Preissituation bereitet Sorgen

Markt / 06.11.2012 • 22:10 Uhr / 4 Minuten Lesezeit

Vorarlberger KMU-Studie: Gute Auftragslage, Sorge um Rohstoff- und Energiepreise.

Dornbirn. Vorarlbergs Klein- und Mittelbetriebe (KMU) sind die Säulen der heimischen Wirtschaft. Erstmals gibt jetzt eine repräsentative Studie Aufschluss über das Befinden der Betriebe – und das selbst in den einzelnen Regionen des Landes. Dazu hat die Fachhochschule Vorarlberg im Auftrag der Vorarlberger Raiffeisenbanken auf wissenschaftlicher Basis 400 Unternehmen interviewt. Ergebnis: Die Grundstimmung ist überwiegend positiv. Vorarlbergs KMU sind mit ihrer aktuellen Situation zufrieden. Der Gesamtindex des „Vorarlberger Raiffeisen-Wirtschaftsmonitors“ liegt bei 29,6 Punkten (Anm.: Bandbreite -100/+100) im positiven Bereich.

Gute Auftragslage

Am größten ist die Zufriedenheit mit dem Standort Vorarlberg (siehe Grafik), dem die Betriebe ein gutes Zeugnis ausstellen. Auch die Auftragslage und die Personalsituation werden durchwegs positiv bewertet. Der Fachkräftemangel ist laut Studie bei den heimischen KMU-Betrieben kein beherrschendes Thema. „In den Regionen gibt es eine enge Bindung zwischen Personal und den Betrieben. Dort ist die Fluktuation deutlich geringer als in Ballungszentren“, erklärt Prof. Dr. Frederic Fredersdorf von der FH Vorarlberg.

Unter allen abgefragten Aspekten wird von den 400 Betrieben nur einer negativ bewertet: die Einschätzung der Rohstoff- und Energiepreise. Sie bereitet den Unternehmen mit einem negativen Indexwert von minus 52,9 Punkten merklich Sorgen.

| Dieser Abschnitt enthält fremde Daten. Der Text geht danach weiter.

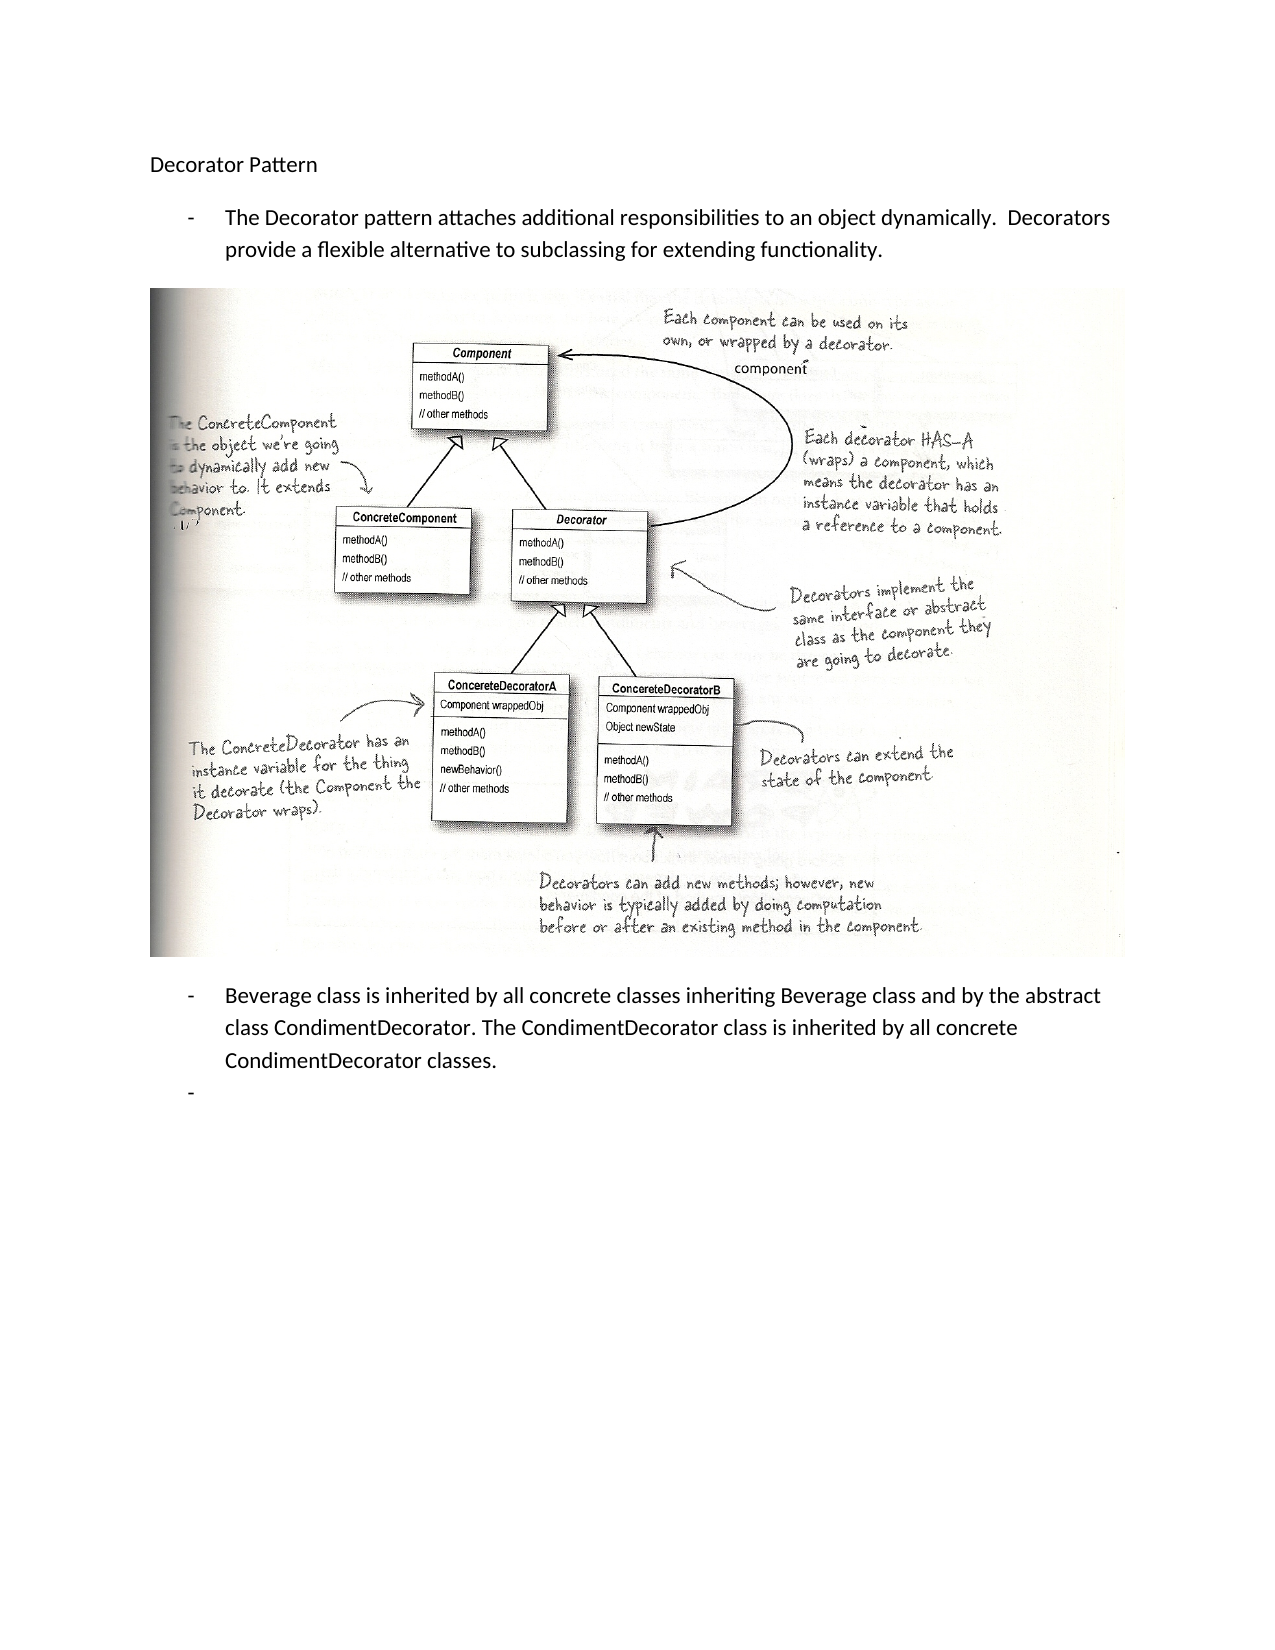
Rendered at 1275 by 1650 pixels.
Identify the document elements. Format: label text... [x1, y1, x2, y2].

picture [150, 288, 1125, 957]
list Beverage class is inherited by all concrete classes inheriting Beverage class and by the abstract class CondimentDecorator. The CondimentDecorator class is inherited by all concrete CondimentDecorator classes. [187, 981, 1125, 1074]
text Decorator Pattern [150, 150, 1125, 178]
list The Decorator pattern attaches additional responsibilities to an object dynamically. Decorators provide a flexible alternative to subclassing for extending functionality. [187, 203, 1125, 263]
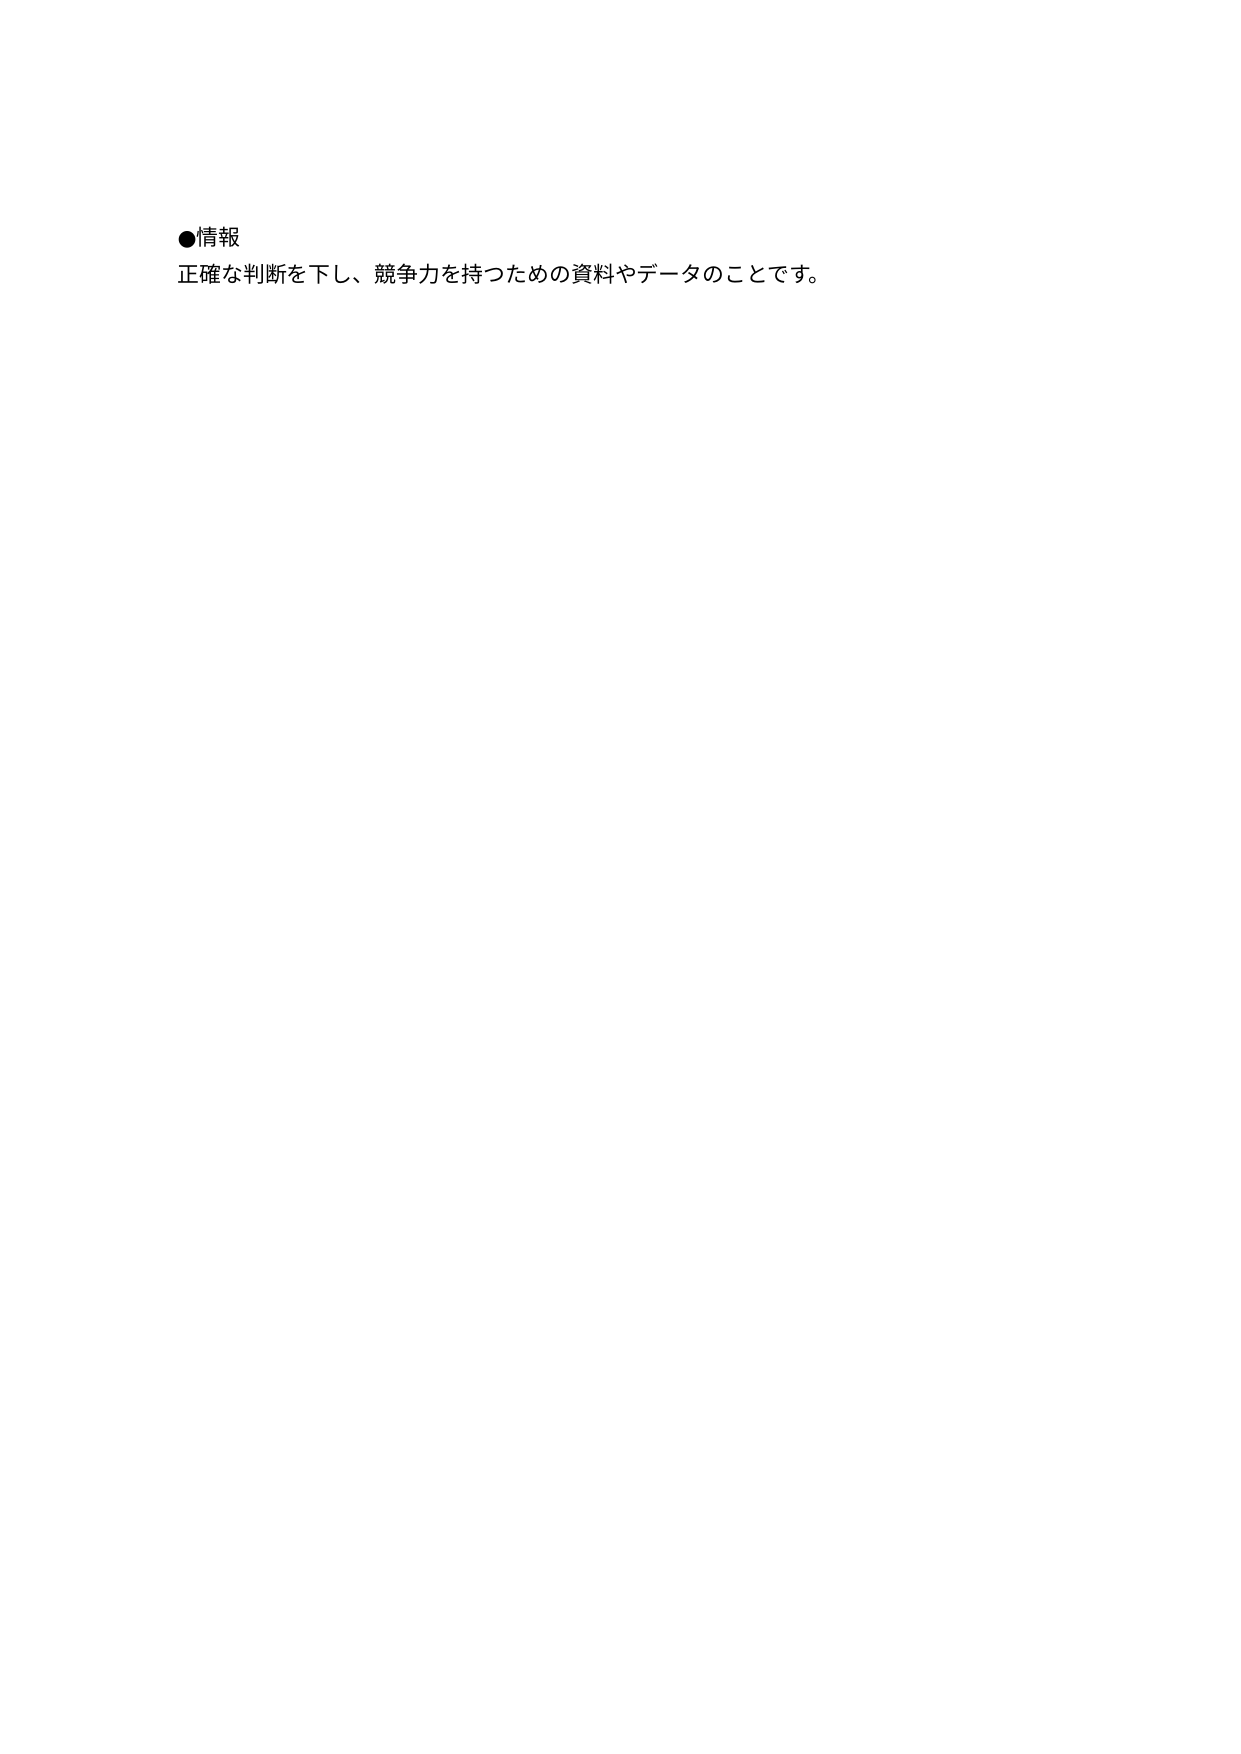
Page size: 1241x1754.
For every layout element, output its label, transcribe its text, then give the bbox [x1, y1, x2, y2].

text ●情報 [177, 217, 1063, 254]
text 正確な判断を下し、競争力を持つための資料やデータのことです。 [177, 254, 1063, 292]
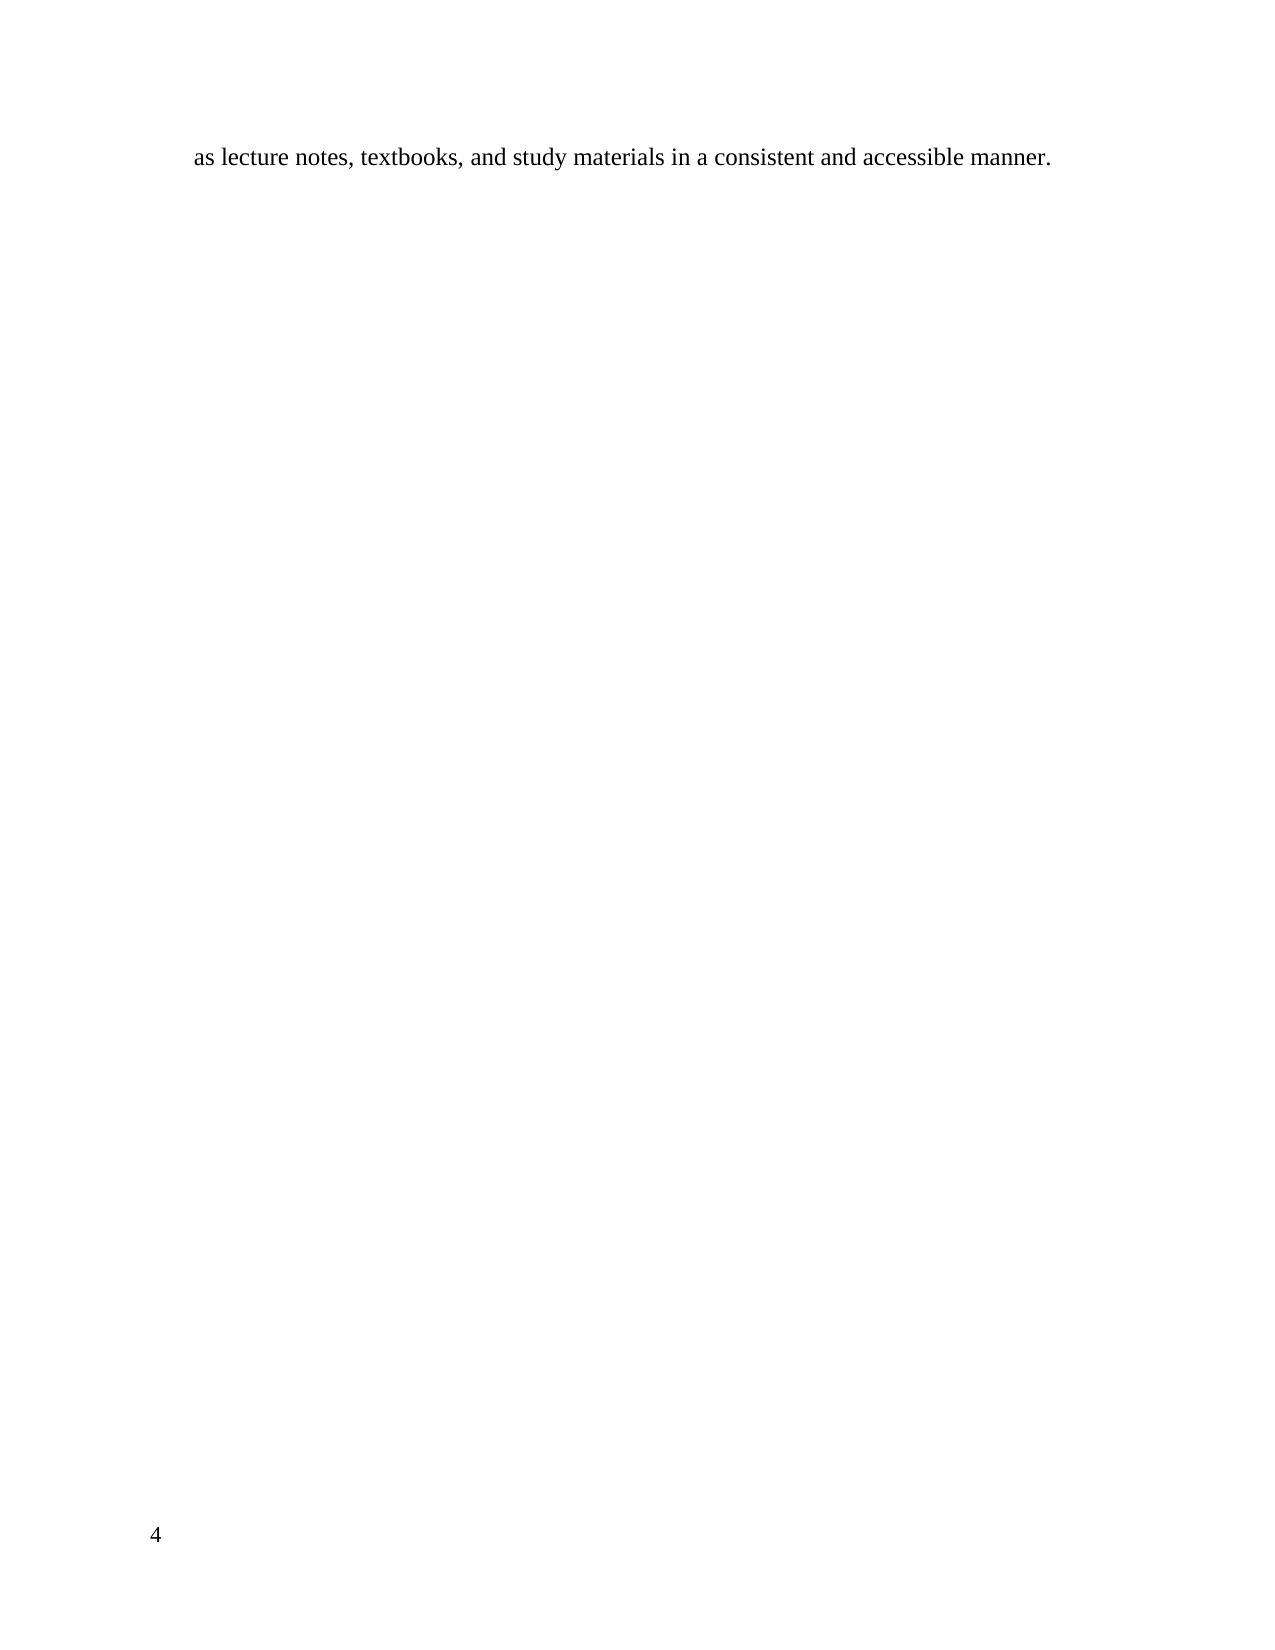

Mit 22 Punkten im Plus, aber dennoch unter dem Gesamtschnitt ist die Investitionsbereitschaft. „Da ist eine gewisse Zurückhaltung durchaus ablesbar“, so Raiffeisen-Vorstand Dr. Johannes Ortner, Auftraggeber der Studie. Die Betriebe hätten in den letzten beiden Jahren den Investitionsstau aufgeholt. Die aktuelle Studie zeige aber im Gegensatz zu anderen Umfragen, dass es um die Investitionsbereitschaft im Land nicht so schlecht bestellt sei, so Ortner weiter.

Leicht negativer Trend

Die erstmals durchgeführte Studie der FH zeigt ein aktuelles Stimmungsbild, will gleichzeitig auch einen Ausblick auf das nächste Jahr geben. Und der sieht in allen sieben Teilbereichen eine Verschlechterung. Die Studienautoren sprechen von einem leicht negativen Trend.

Regionale Unterschiede

Als erste repräsentative Studie analysiert der „Vorarlberger Raiffeisen-Wirtschaftsmonitor“ die unterschiedlichen Stimmungen in den einzelnen Regionen. Demnach geht es Betrieben in Bludenz/Klostertal, dem Arlberg/Kleinwalsertal, dem mittleren Rheintal und dem Bregenzerwald am besten. Die Stimmung der Klein- und Mittelbetriebe in Bregenz und dem Montafon ist deutlich schlechter. Auffallend schlecht sehen Betriebe im Walgau/Großen Walsertal/Frastanz/Satteins und im Montafon den Ausblick fürs nächste Jahr. Kaum eine Verschlechterung der Situation erwarten sich die befragten Geschäftsführer und Eigentümer der KMU in Bludenz und dem Klostertal, dem Arlberg und dem Kleinwalsertal sowie dem mittleren Rheintal.

Positive Stimmung

Abgefragt wurde in der Studie auch das Stimmungsbild in einzelnen Branchenclustern. Dienstleistungsbetriebe sehen ihre Situation mit 34,1 Punkten, gefolgt vom Bau (31,5 Punkte), der Produktion (29,9 Punkte), Beherbergungsbetrieben und Gastronomie (26,5 Punkten) und dem Handel (22,6 Punkten), am besten.

Es gibt in allen Bereichen einen leicht negativen Trend.